Desembargadores da 10ª Câmara Cível do TJRS, por unanimidade, mantiveram o pagamento de indenização a funcionária pública que teve o auxílio-alimentação suspenso indevidamente.

Caso

A servidora pediu indenização por dano moral contra o Município de Júlio de Castilhos porque foi constrangida ao tentar passar o cartão magnético no caixa do supermercado.

O pagamento foi negado e ela não pode pagar pelas compras realizadas, fato presenciado por várias pessoas.

O Juiz de Direito Marco Luciano Wachter, da Vara Judicial da Comarca de Júlio de Castilhos, condenou a prefeitura a indenizar a autora no valor de R$ 2.500,00 por danos morais.

O Município recorreu, alegando que o fato não passou de mero dissabor para a servidora e que não teria abalado a honra dela. Sustentou ainda que o auxílio-refeição da autora é concedido mediante cartão magnético, que é passível de erro de leitura.

Apelação

A relatora do recurso, Desembargadora Catarina Rita Krieger Martins, salienta que o Município reconheceu, na contestação, o erro na suspensão do pagamento do auxílio-moradia, referente ao período de 16 de junho a 15 de julho de 2011, mesmo sem nenhuma falta da servidora neste período.

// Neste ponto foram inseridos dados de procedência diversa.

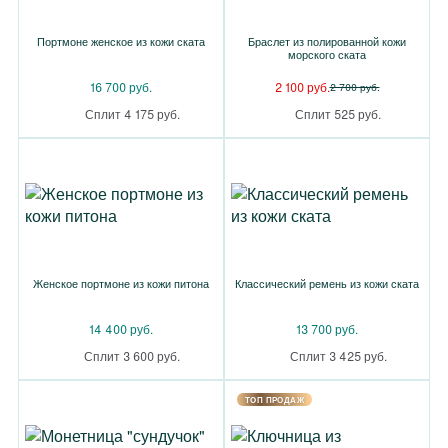
Портмоне женское из кожи ската
Браслет из полированной кожи
морского ската
16 700 руб.
2 100 руб.
2 700 руб.
Сплит 4 175 руб.
Сплит 525 руб.
Женское портмоне из кожи питона
Классический ремень из кожи ската
14 400 руб.
13 700 руб.
Сплит 3 600 руб.
Сплит 3 425 руб.
TOП ПРОДАЖ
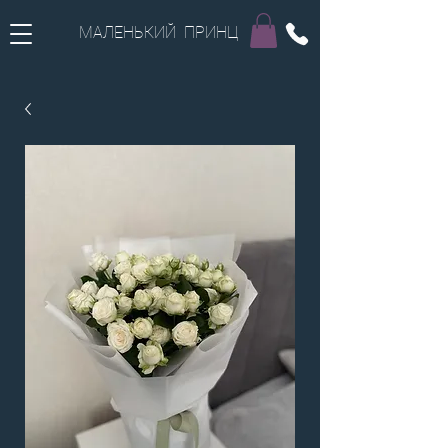
МАЛЕНЬКИЙ ПРИНЦ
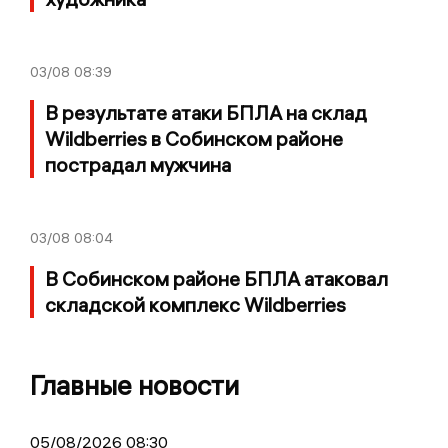
03/08
08:39
В результате атаки БПЛА на склад
Wildberries в Собинском районе
пострадал мужчина
03/08
08:04
В Собинском районе БПЛА атаковал
складской комплекс Wildberries
Главные новости
05/08/2026 08:30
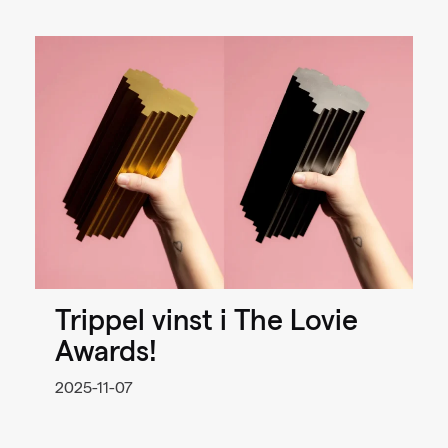
Trippel vinst i The Lovie
Awards!
2025-11-07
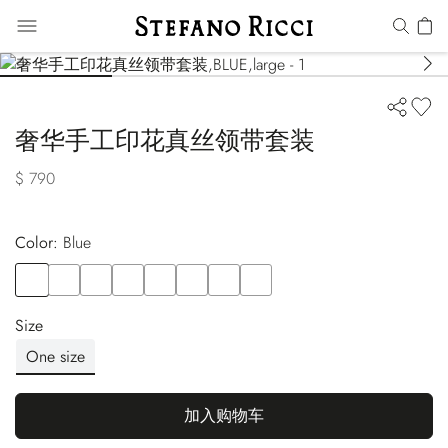
奢华手工印花真丝领带套装
$ 790
Color:
blue
Color
BLUE
Color
BLACK
Color
BLACK
Color
BLUE
Color
BLUE
Color
GREEN
Color
PINK
Color
BLUE
Size
One size
加入购物车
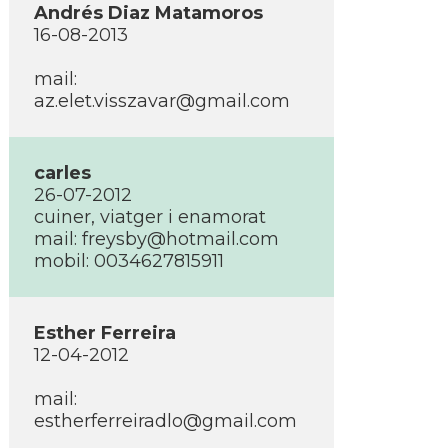
Andrés Diaz Matamoros
16-08-2013
mail:
az.elet.visszavar@gmail.com
carles
26-07-2012
cuiner, viatger i enamorat
mail: freysby@hotmail.com
mobil: 0034627815911
Esther Ferreira
12-04-2012
mail:
estherferreiradlo@gmail.com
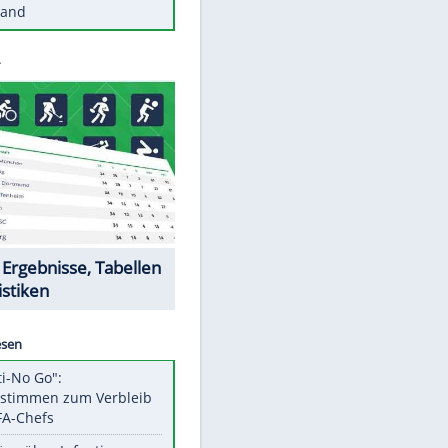
Diese Autos haben uns verlassen
Reese entschuldigt sich bei Fans:
"Tut mir aufrichtig leid"
Mit diesen Tricks wird der Grill
ruckzuck sauber
So nutzt man alte Smartphones
sinnvoll
Diese traumhaften Orte liegen in
Deutschland
Datencenter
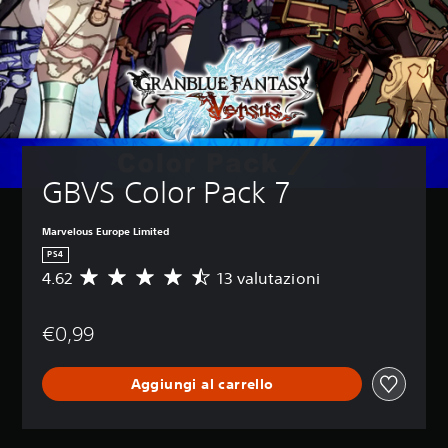
GBVS Color Pack 7
Marvelous Europe Limited
PS4
4.62
13 valutazioni
V
a
l
€0,99
u
t
a
Aggiungi al carrello
z
i
o
n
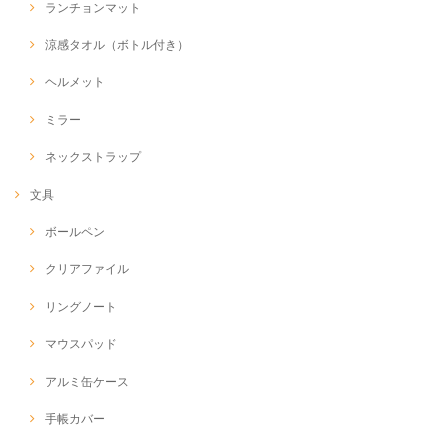
ランチョンマット
涼感タオル（ボトル付き）
ヘルメット
ミラー
ネックストラップ
文具
ボールペン
クリアファイル
リングノート
マウスパッド
アルミ缶ケース
手帳カバー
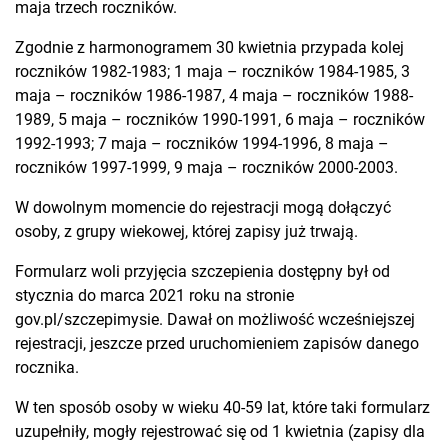
maja trzech roczników.
Zgodnie z harmonogramem 30 kwietnia przypada kolej
roczników 1982-1983; 1 maja – roczników 1984-1985, 3
maja – roczników 1986-1987, 4 maja – roczników 1988-
1989, 5 maja – roczników 1990-1991, 6 maja – roczników
1992-1993; 7 maja – roczników 1994-1996, 8 maja –
roczników 1997-1999, 9 maja – roczników 2000-2003.
W dowolnym momencie do rejestracji mogą dołączyć
osoby, z grupy wiekowej, której zapisy już trwają.
Formularz woli przyjęcia szczepienia dostępny był od
stycznia do marca 2021 roku na stronie
gov.pl/szczepimysie. Dawał on możliwość wcześniejszej
rejestracji, jeszcze przed uruchomieniem zapisów danego
rocznika.
W ten sposób osoby w wieku 40-59 lat, które taki formularz
uzupełniły, mogły rejestrować się od 1 kwietnia (zapisy dla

Para a magistrada o fato extrapolou o mero aborrecimento do cotidiano. Em seu voto, narra que a servidora precisou buscar ajuda do Sindicato dos Municipários de Júlio de Castilhos, por duas vezes, para obter o retorno do pagamento do auxílio-alimentação, que havia sido indevidamente suspenso pelo Município.

“Assim, os transtornos sofridos pela autora não se consubstanciaram, tão-somente, no constrangimento efetivamente havido no supermercado quando da tentativa frustrada de realizar compras, mas também, na aflição de ter que recorrer ao Sindicato, em mais de uma oportunidade, para obter o restabelecimento do auxílio-refeição, que fora indevidamente suspenso.”

Assim, foi mantida a condenação do réu ao pagamento da indenização pelo dano moral no valor de R$ 2.500,00.

Acompanharam o voto da relatora os Desembargadores Jorge Alberto Schreiner Pestana e Túlio de Oliveira Martins.